[Instructions]
1. From the abstract below on parents' childcare time, list every group of fathers it names by social class.
2. Summarize the abstract below on parents' childcare time in two sentences.

[Source]
Abstract

Time intensive parenting has spread in Western countries. This study contributes to the literature on parental time use, aiming to deepen our understanding of the relationship between parental childcare time and social class. Based on time-diary data (2010–2011) from Norway, and a concept of social class that links parents’ amount and composition of economic and cultural capital, we examine the time spent by parents on childcare activities. The analysis shows that class and gender intersect: intensive motherhood, as measured by time spent on active childcare, including developmental childcare activities thought to stimulate children's skills, is practised by all mothers. A small group of mothers in the economic upper-middle class fraction spend even more time on childcare than the other mothers. The time fathers spend on active childcare is less than mothers’, and intra-class divisions are notable. Not only lower-middle class fathers, but also cultural/balanced upper-middle class fathers spend the most time on intensive fathering. Economic upper-middle and working-class fathers spend the least time on childcare. This new insight into class patterns in parents’ childcare time challenges the widespread notion of different cultural childcare logics in the middle class, compared to the working class.

[Dataset content]
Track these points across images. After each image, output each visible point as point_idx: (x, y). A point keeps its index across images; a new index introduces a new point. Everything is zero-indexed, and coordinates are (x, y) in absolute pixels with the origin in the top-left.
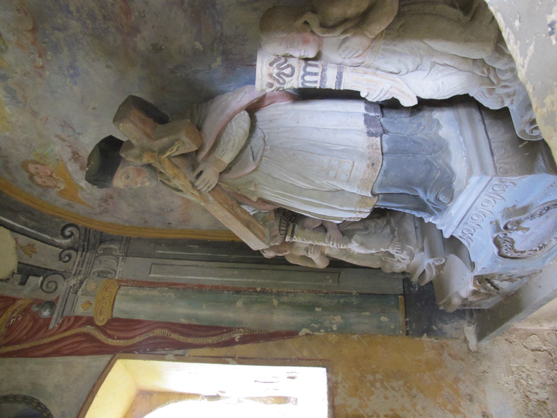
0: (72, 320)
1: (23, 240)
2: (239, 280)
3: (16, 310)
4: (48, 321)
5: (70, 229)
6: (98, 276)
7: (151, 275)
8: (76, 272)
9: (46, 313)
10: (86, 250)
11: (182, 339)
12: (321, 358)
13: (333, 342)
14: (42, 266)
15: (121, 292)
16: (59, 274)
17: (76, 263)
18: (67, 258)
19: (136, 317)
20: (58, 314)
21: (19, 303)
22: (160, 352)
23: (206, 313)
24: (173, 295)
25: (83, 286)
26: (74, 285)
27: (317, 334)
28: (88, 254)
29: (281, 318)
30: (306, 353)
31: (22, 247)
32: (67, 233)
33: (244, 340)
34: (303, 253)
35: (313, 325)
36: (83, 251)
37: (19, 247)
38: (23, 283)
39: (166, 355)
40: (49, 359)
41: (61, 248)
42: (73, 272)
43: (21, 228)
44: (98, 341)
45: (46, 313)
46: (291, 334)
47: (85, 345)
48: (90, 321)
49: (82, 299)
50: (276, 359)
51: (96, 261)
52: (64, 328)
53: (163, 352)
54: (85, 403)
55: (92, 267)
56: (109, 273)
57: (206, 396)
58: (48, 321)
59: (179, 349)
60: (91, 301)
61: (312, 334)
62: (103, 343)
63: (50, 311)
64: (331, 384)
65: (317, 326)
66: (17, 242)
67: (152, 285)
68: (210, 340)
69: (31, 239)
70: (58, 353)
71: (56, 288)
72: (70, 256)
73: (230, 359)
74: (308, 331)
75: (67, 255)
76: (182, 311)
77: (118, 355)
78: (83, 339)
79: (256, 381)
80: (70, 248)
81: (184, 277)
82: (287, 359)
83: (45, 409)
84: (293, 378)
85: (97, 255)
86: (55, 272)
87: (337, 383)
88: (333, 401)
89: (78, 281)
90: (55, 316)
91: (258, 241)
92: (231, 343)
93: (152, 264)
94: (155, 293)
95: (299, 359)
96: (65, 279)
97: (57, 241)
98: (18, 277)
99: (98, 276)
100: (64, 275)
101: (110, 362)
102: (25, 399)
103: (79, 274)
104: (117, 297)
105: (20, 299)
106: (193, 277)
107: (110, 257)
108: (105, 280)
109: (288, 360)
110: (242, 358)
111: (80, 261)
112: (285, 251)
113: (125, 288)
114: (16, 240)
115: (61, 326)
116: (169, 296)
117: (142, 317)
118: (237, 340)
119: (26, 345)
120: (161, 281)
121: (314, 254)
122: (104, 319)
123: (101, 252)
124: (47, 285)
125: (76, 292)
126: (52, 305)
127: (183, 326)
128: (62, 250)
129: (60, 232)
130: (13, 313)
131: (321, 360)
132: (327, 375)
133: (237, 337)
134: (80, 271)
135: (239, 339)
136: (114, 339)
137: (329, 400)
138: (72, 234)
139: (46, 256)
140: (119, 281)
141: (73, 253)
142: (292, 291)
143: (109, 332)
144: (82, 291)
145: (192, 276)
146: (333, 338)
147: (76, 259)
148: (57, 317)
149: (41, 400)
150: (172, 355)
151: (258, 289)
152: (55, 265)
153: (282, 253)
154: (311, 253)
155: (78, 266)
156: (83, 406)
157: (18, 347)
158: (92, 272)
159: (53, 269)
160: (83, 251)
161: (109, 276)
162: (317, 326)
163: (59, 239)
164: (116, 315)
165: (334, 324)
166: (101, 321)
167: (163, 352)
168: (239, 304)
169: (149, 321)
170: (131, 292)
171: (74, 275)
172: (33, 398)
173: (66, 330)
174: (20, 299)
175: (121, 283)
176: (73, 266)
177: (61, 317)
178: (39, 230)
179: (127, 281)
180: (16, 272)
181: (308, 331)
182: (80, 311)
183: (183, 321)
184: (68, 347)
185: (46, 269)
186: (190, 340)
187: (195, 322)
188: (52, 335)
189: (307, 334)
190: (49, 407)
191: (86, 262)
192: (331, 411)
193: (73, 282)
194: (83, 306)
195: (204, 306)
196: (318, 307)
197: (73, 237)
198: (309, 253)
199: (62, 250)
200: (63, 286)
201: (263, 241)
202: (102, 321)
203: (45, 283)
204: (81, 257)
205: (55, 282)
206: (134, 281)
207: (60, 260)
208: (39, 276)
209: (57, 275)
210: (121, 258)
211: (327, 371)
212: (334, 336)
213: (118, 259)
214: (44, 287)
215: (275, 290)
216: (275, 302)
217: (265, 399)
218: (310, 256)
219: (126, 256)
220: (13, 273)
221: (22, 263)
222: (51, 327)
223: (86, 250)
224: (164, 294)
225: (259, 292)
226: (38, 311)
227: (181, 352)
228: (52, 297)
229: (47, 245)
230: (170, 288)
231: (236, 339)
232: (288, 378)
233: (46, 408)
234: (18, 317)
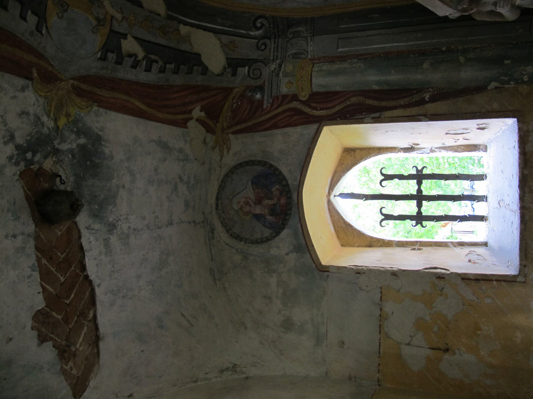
0: (280, 98)
1: (225, 39)
2: (423, 42)
3: (234, 97)
4: (261, 102)
5: (259, 21)
6: (293, 58)
7: (340, 50)
8: (274, 57)
9: (258, 96)
10: (277, 37)
11: (376, 103)
12: (511, 109)
13: (524, 93)
14: (245, 58)
15: (315, 69)
16: (260, 62)
17: (272, 50)
18: (263, 47)
19: (333, 89)
20: (268, 96)
21: (235, 90)
22: (359, 117)
23: (395, 77)
24: (362, 65)
25: (282, 69)
26: (275, 69)
27: (506, 86)
28: (280, 40)
29: (468, 75)
30: (495, 106)
31: (225, 45)
32: (259, 25)
33: (433, 99)
34: (490, 8)
35: (503, 78)
36: (275, 38)
37: (224, 46)
38: (234, 74)
39: (364, 118)
40: (270, 132)
41: (256, 39)
42: (272, 58)
43: (220, 29)
44: (305, 113)
45: (258, 96)
46: (481, 89)
47: (295, 118)
48: (295, 98)
49: (285, 81)
50: (465, 113)
51: (288, 45)
52: (275, 106)
53: (361, 117)
54: (305, 162)
55: (286, 51)
56: (302, 54)
57: (402, 149)
58: (261, 102)
59: (375, 112)
60: (292, 81)
61: (502, 87)
62: (309, 115)
63: (261, 94)
64: (522, 133)
65: (506, 79)
66: (221, 41)
67: (342, 58)
68: (402, 102)
69: (231, 37)
70: (275, 126)
71: (261, 74)
72: (265, 44)
73: (423, 117)
74: (497, 84)
75: (263, 44)
76: (373, 78)
77: (323, 123)
78: (293, 113)
79: (447, 134)
80: (263, 37)
81: (370, 47)
82: (477, 113)
83: (276, 169)
84: (483, 129)
85: (288, 39)
86: (256, 61)
87: (528, 131)
88: (524, 148)
89: (277, 65)
90: (266, 97)
91: (445, 7)
92: (422, 102)
93: (339, 39)
94: (346, 65)
95: (489, 112)
96: (266, 65)
97: (252, 33)
98: (229, 70)
99: (293, 58)
100: (265, 62)
101: (318, 129)
102: (260, 163)
103: (277, 59)
104: (313, 74)
105: (235, 88)
106: (379, 46)
107: (300, 39)
108: (300, 60)
109: (478, 114)
110: (432, 115)
111: (274, 48)
112: (472, 9)
113: (318, 65)
114: (219, 39)
115: (272, 105)
116: (359, 66)
117: (338, 89)
118: (427, 100)
119: (250, 123)
120: (349, 54)
121: (503, 7)
122: (306, 94)
123: (290, 36)
124: (253, 72)
125: (278, 75)
126: (261, 88)
127: (376, 91)
128: (257, 40)
129: (252, 25)
130: (233, 99)
131: (511, 111)
132: (518, 125)
133: (427, 96)
134: (277, 56)
135: (428, 98)
136: (317, 110)
137: (520, 147)
138: (263, 25)
139: (246, 48)
140: (311, 60)
141: (266, 40)
142: (479, 46)
143: (312, 105)
144: (283, 73)
145: (378, 45)
146: (524, 89)
147: (271, 46)
148: (268, 98)
149: (272, 163)
150: (369, 119)
151: (444, 49)
152: (255, 55)
153: (468, 11)
154: (500, 7)
155: (274, 52)
156: (304, 164)
157: (244, 126)
158: (287, 56)
159: (254, 58)
160: (275, 38)
161: (302, 56)
162: (506, 79)
163: (253, 31)
164: (315, 89)
165: (524, 75)
166: (304, 96)
167: (361, 117)
168: (426, 65)
169: (345, 91)
170: (324, 68)
171: (273, 60)
172: (266, 162)
173: (277, 108)
174: (235, 88)
175: (314, 61)
176: (270, 53)
177: (271, 98)
178: (235, 28)
179: (319, 59)
180: (227, 66)
181: (497, 84)
182: (284, 90)
183: (375, 87)
184: (282, 121)
185: (249, 59)
186: (384, 104)
187: (386, 87)
188: (267, 113)
189: (496, 88)
190: (279, 168)
191: (280, 48)
192: (522, 157)
193: (273, 67)
194: (286, 86)
195: (393, 72)
196: (507, 60)
197: (264, 28)
198: (498, 8)
199: (257, 40)
200: (266, 72)
201: (450, 7)
202: (304, 97)
203: (251, 71)
204: (275, 43)
205: (259, 70)
206: (325, 57)
207: (258, 49)
208: (245, 66)
209: (258, 63)
210: (309, 39)
211: (518, 121)
212: (525, 87)
213: (307, 40)
214: (251, 75)
215: (460, 48)
216: (462, 59)
217: (456, 148)
218: (499, 10)
219: (314, 36)
220: (225, 68)
221: (230, 59)
222: (265, 107)
223: (277, 37)
224: (354, 65)
225: (445, 51)
226: (251, 96)
227: (377, 115)
228: (259, 82)
229: (245, 39)
230: (359, 59)
231: (426, 98)
232: (478, 129)
233: (277, 168)
234: (238, 102)
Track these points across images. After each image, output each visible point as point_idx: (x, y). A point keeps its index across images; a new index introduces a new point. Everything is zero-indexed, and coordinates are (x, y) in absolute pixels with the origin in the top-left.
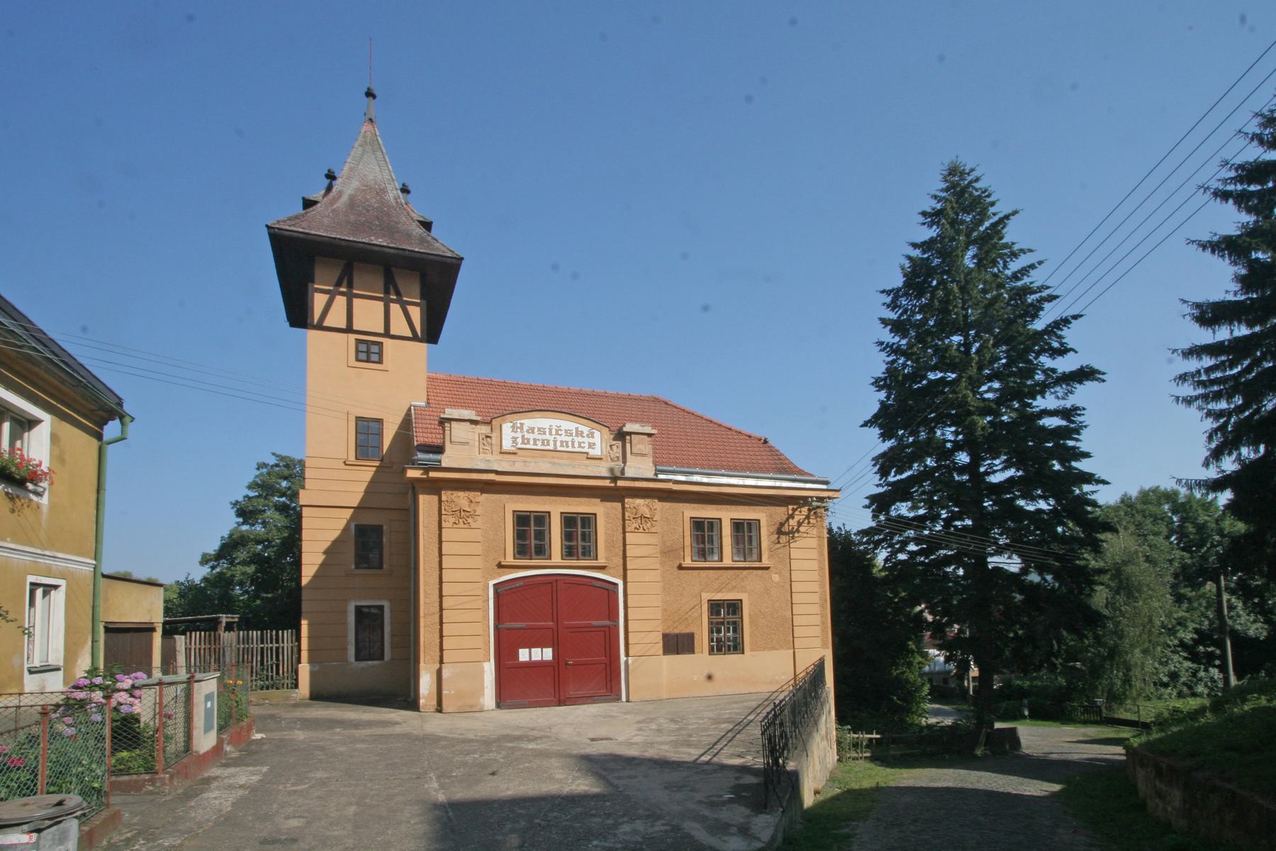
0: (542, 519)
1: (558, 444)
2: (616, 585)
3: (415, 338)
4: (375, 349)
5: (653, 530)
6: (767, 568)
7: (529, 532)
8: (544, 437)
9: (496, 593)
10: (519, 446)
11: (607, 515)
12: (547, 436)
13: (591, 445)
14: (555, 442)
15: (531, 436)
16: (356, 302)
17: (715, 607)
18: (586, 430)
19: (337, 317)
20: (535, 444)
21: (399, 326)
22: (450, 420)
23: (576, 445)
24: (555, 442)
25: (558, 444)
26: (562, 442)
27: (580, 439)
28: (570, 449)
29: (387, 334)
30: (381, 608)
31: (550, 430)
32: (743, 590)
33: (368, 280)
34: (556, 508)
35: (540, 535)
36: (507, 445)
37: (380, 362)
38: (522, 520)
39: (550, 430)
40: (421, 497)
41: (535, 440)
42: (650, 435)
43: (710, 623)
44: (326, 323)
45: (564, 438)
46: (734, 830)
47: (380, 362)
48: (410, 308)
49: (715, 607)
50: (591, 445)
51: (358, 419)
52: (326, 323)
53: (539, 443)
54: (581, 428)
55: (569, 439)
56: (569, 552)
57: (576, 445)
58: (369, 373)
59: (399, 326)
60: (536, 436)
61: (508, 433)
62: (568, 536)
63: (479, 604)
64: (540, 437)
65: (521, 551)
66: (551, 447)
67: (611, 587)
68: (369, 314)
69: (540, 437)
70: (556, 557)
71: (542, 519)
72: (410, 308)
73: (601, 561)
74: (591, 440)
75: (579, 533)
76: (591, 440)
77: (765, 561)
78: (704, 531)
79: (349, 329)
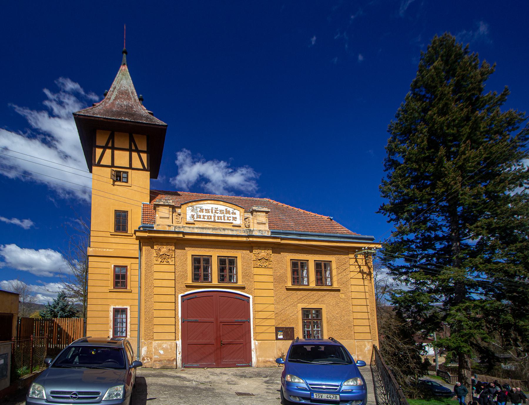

[Task answers]
1.
- Lower-middle class fathers
- Cultural/balanced upper-middle class fathers
- Economic upper-middle class fathers
- Working-class fathers

2. Using Norwegian time-diary data from 2010–2011 and a concept of social class based on parents' economic and cultural capital, the study finds that all mothers practice intensive motherhood, and a small group of economic upper-middle class mothers spend even more time on childcare. Fathers spend less time on active childcare than mothers, with lower-middle and cultural/balanced upper-middle class fathers spending the most and economic upper-middle and working-class fathers the least, which challenges the notion of distinct middle-class and working-class childcare logics.